Phylogenetic relationships within the genus Solanum have long been under debate. In particular, the tomato and potato clades, which diverged 7–8 Mya, are well defined (Rodriguez et al., 2009; Särkinen et al., 2013). The tomato clade started diversifying only 2 Mya, while the potato clade did so 7 Mya (Särkinen et al., 2013). Solanum etuberosum, which is frequently included in phylogenetic analyses of these groups, has a debated position with respect to these two clades: originally it was included within section Petota (Hawkes, 1990) but later it was included in section Etuberosum together with other non-tuber-bearing species (Spooner et al., 2014), a sister clade to both the tomato and the potato clades (Rodriguez et al., 2009).
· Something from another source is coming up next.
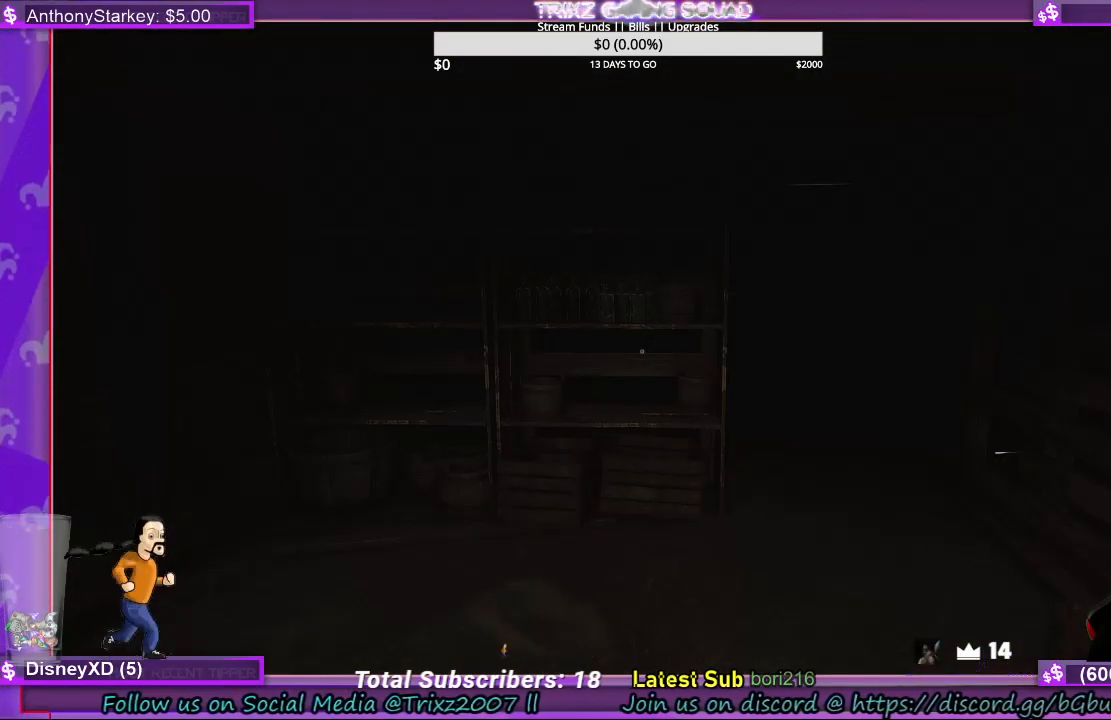
{"keys": ["w"], "mouse": [], "events": [[67, "w", "down"], [400, "f", "down"], [467, "f", "up"]]}
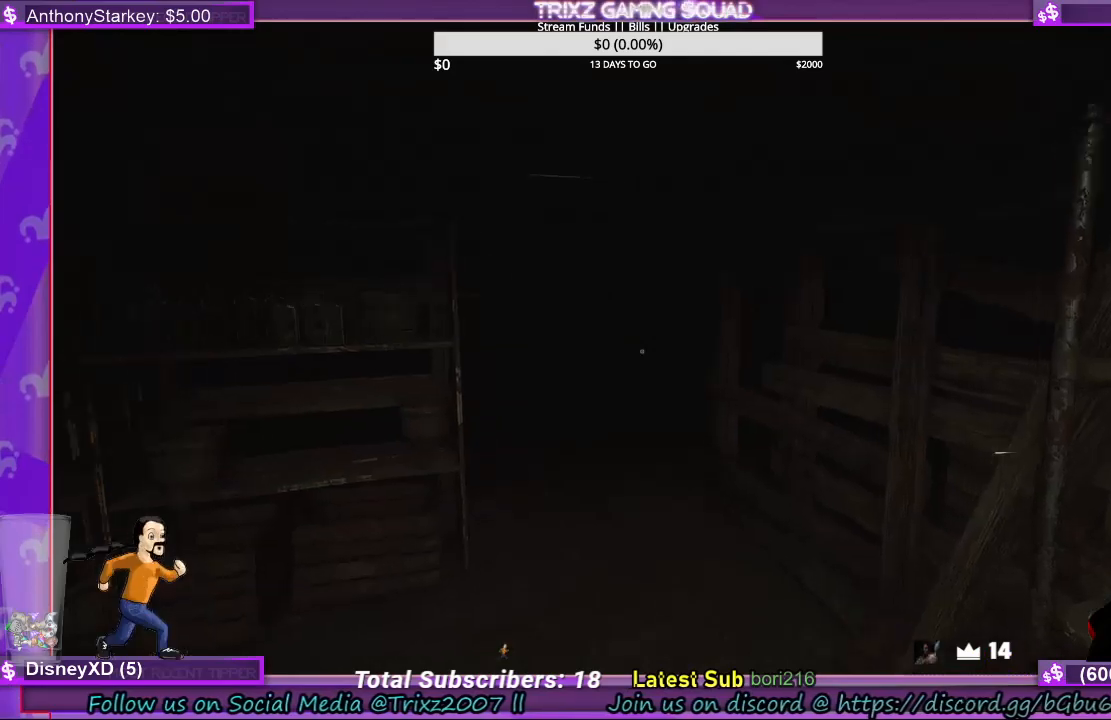
{"keys": ["w"], "mouse": [], "events": [[67, "f", "down"], [133, "f", "up"], [233, "f", "down"], [300, "f", "up"], [400, "f", "down"], [500, "f", "up"]]}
Despite their relatedness, the genomes in the tomato and potato clade species have evolved in different directions. Tomato and its close relatives exhibit more macro- and micro-genomic rearrangements (Seah et al., 2004; Van Der Knaap et al., 2004; Tang et al., 2008; Anderson et al., 2010; Szinay et al., 2010, 2012; Verlaan et al., 2011), whereas the potatoes and some of their wild relatives have maintained higher chromosome collinearity (Lou et al., 2010; Gaiero et al., 2016). Potato species are more syntenic with species belonging to other sections in Solanum and other genera of the Solanaceae (Lou et al., 2010; Peters et al., 2012; Szinay et al., 2012), which suggests that the species in the tomato clade present a more derived state of genome organization. Large-scale chromosomal and small-scale DNA rearrangements are caused by active transposable elements (TEs), which promote chromosomal breakages and subsequent rearrangements (McClintock, 1946; Bennetzen, 1996, 2000; Kidwell and Holyoake, 2001; Raskina et al., 2008; Belyayev, 2014; Bennetzen and Wang, 2014), thus contributing to genome divergence. Their repeat profiles can give information on the phylogenetic relationships within and between clades.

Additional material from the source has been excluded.